Saturday, September 14, 2013

The Bathroom Wolfpack

This post is mainly for the ladies. Gentlemen, you've witnessed the madness, but living the experience is something entirely different and truly... special. I am talking about the case of the bathroom wolfpack. 

Let's start a few hours earlier (before the wolfpack starts to assemble). Ladies you're in the bathroom of your home getting ready. Checking your phone as the group texts are flying. 


"Where are we going?" - - "What are y'all wearing?" - - "Ugh I have nothing to wear!" - - "OMG he better be there" - - "Girl you look great in that, def wear that" - - "Have you talked to anyone? - - "I'm gonna kill it tonight" - - "I just wanna dance" - - "OMG I'm so hungover, I sooo need to rally" - - "What time are we going?" - - "I've already had a few glasses of wine, I am feeling goood"



It's all really captivating and important stuff. Once you figure out where your guy friends are going, and inevitably where you will end up because lets face it - you have no say anyway, you head downtown and decide what lot is best for leaving your car over night. Or maybe just the best place for the least chance of getting towed; whatever suits your fancy.
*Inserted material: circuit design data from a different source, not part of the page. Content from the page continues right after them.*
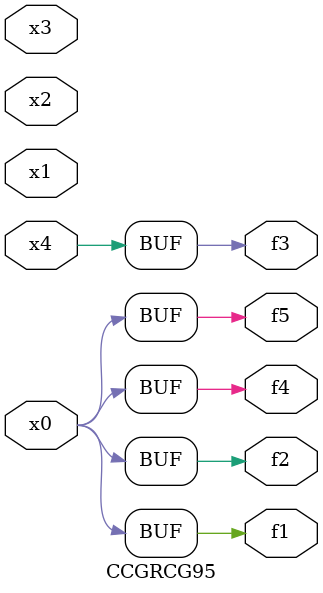
<source format=v>
module CCGRCG95(
	input x0, x1, x2, x3, x4,
	output f1, f2, f3, f4, f5
);
	assign f1 = x0;
	assign f2 = x0;
	assign f3 = x4;
	assign f4 = x0;
	assign f5 = x0;
endmodule

</source>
You order a few drinks, girl chat, check out the inventory, then suddenly somebody says it... "I have to go to the bathroom does anyone have to go?". The first round, its early. The wolfpack has only just arrived and they are getting settled at the bar. The chance of having to go alone is high to very high. Time passes, and then....it happens again, only this time..... "Ugh I TOTALLY broke the seal, do you want to go the bathroom?". YES. Now - -I personally can go alone. Call me an independent woman, or someone who just wants to go and get back to the party, but I am one of the few. Walk into any bar after 11pm, head towards the women's restroom, and there you will find several bathroom wolfpacks waiting. There are multiple "breeds", if you will.

#1 - The Lone Wolf


This is me the majority of the time. Like I said. Get in, get out, and try to understand the situation. When you got to go, you got to go. And remember there are, almost always, others waiting behind you. She's visually patient waiting in line, but tapping her foot in her head. Wait too long...and she could turn into "The Wolf".

#2 - The Wolf


Straight up, this girl is pissed. She feels entitled to be at the front of the line and can't believe that the girl(s) that just walked into the bathroom haven't come out yet. 1 minute of waiting, is 10 in her mind. She's in your ear like an annoying mosquito on a summer night, "Did you knock?" -- "How many girls are in there?" - - "God, what is taking them so long" - - "HELLLOOOO we are waiting!!". 

#3 - The Twin Wolves


BFF's for life. This pair isn't going anywhere without one another. That includes the bathroom. This is a hit or miss. Sometimes the wait outside the door is short. My guess, only one had to go and the other was there for moral support. The miss - homegirl had a meltdown and can't believe Johnny Tightpants up by the DJ won't dance with her. Move it along ladies, that's what tables are for at bars.

#4 - The Wolfpack


The 'we travel in packs, get over it' group of females. Going in 6 at a time, they are thankful for the handicap standard size, one stall room. They can all fit, fix each others hair, give a few high fives on how awesome the night is, take a few instagram pics/snapchats, possibly use the restroom, and forget there's a party on the other side of the door. Lets face it. The party is in the bathroom at this point. The Wolfpack loves its. Leaving you commonly here a "hahahhahaha whatever, did you hear her bang on the door like 5 times, what a b****", or there's the "we were really quick y'all"

#5 - The Possibly Dead Wolf


You think....Is someone even in there? Is the door jammed? What the hell is taking her so long? This is the girl that possibly passed out while using the commode. Or, wait for it, nope - just needed a quiet place to make a phone call. Thanks. The 20 of us in line appreciate it. 



Glad she's alive, you're next. I've seen it all. Last night this girl, a wolf if you will, came up to me after I had been waiting a few minutes and instantly started complaining. After being second in line for 30 seconds she resorted to the male restroom. A fine choice for her, I assume. To my fellow wolfpacks - Be patient. Be quick. Get in. Get out.